もちろん、知能のレベルは違うわけですが、それでも、知能は知能であって何らかの情報に基づいて決定して実行する事は、人間でなくても生き物全般やっているわけです。
また、人間である事の別の因子として、意識があります。
意識は、何か体験した事を感じる事が出来る性質があって、上の知能とは違います。感じる事を通して体験するというのが意識で、意識があってはじめて人間は人間でいられるわけです。
知能はあっても、その行為する主体が、何かやった事を体験できていなければ、意識があるとは言えないわけです。一方で、知能自体は意識が無くてもその性質は発揮されるわけです。
もちろん、人間として、知能を発揮する事が重要である事には変わりは無いのですが、ただ、それだけでは、昨今の人工知能と変わらないわけで、近い将来出現するかもしれない人工知能を搭載したロボットとも変わらないわけです。
意識の存在が、人間にとって重要であるわけです。
そう言えるのは、科学やテクノロジーの発展によって知能と呼べるものが実現できつつあるからであって、人間をはじめとして動物や植物が進化して発達させて身につけてきた知能は、もはや生き物だけのものではなくなってきているからです。

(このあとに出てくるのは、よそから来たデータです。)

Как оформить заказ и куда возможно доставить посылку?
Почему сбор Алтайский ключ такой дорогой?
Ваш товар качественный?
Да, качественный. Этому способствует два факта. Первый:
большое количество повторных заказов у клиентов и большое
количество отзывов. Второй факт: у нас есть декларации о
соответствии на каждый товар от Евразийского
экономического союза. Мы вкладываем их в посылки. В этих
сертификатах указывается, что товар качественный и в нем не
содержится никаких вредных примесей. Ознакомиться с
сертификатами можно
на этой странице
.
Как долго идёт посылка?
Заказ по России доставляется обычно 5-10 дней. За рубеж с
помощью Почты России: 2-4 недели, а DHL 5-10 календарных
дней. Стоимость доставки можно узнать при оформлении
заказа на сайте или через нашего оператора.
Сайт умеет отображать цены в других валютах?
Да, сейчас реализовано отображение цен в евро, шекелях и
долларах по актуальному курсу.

一方で、知能というものが実現しつつある状況から、単なる知能とは異なって、意識というものが、人間という性質の重要な因子として浮き彫りになってきているとも言えます。
上に言ったように、意識は感じる事を通して体験するという事を実現しているのであって、この性質が、ただ知能が何かを選んで決める、という事を、より高度に、あるいは、より繊細にコントロールしているものだと考えられるわけです。

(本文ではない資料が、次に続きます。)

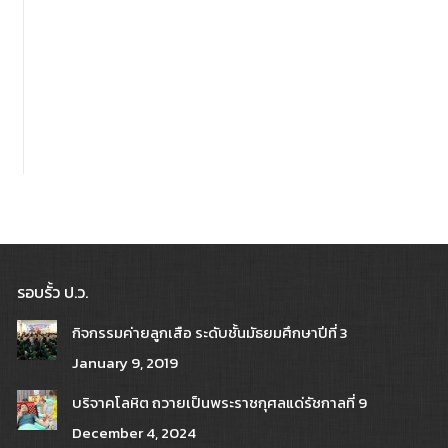
รอบรั้ว ป.ว.
กิจกรรมค่ายลูกเสือ ระดับชั้นมัธยมศึกษาปีที่ 3
January 9, 2019
บริจาคโลหิต ถวายเป็นพระราชกุศลแด่รัชกาลที่ 9
December 4, 2024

知能だけであれば、人を殺す、という命令があればそれにしたがって人を殺す、わけですが、感情を通して体験する意識が、その命令に対して、何かを感じ、本当に殺すのかどうかを考え決める、そして、殺さない、という事も決める、そういう事が人間には可能であるわけです。
人間の感じる性質は、喜びをもたらす一方、傷みや苦しみをもたらすものでありますが、その性質は知能より高度であり、感じる事を体験する意識が、人間である為には重要であると感じられます。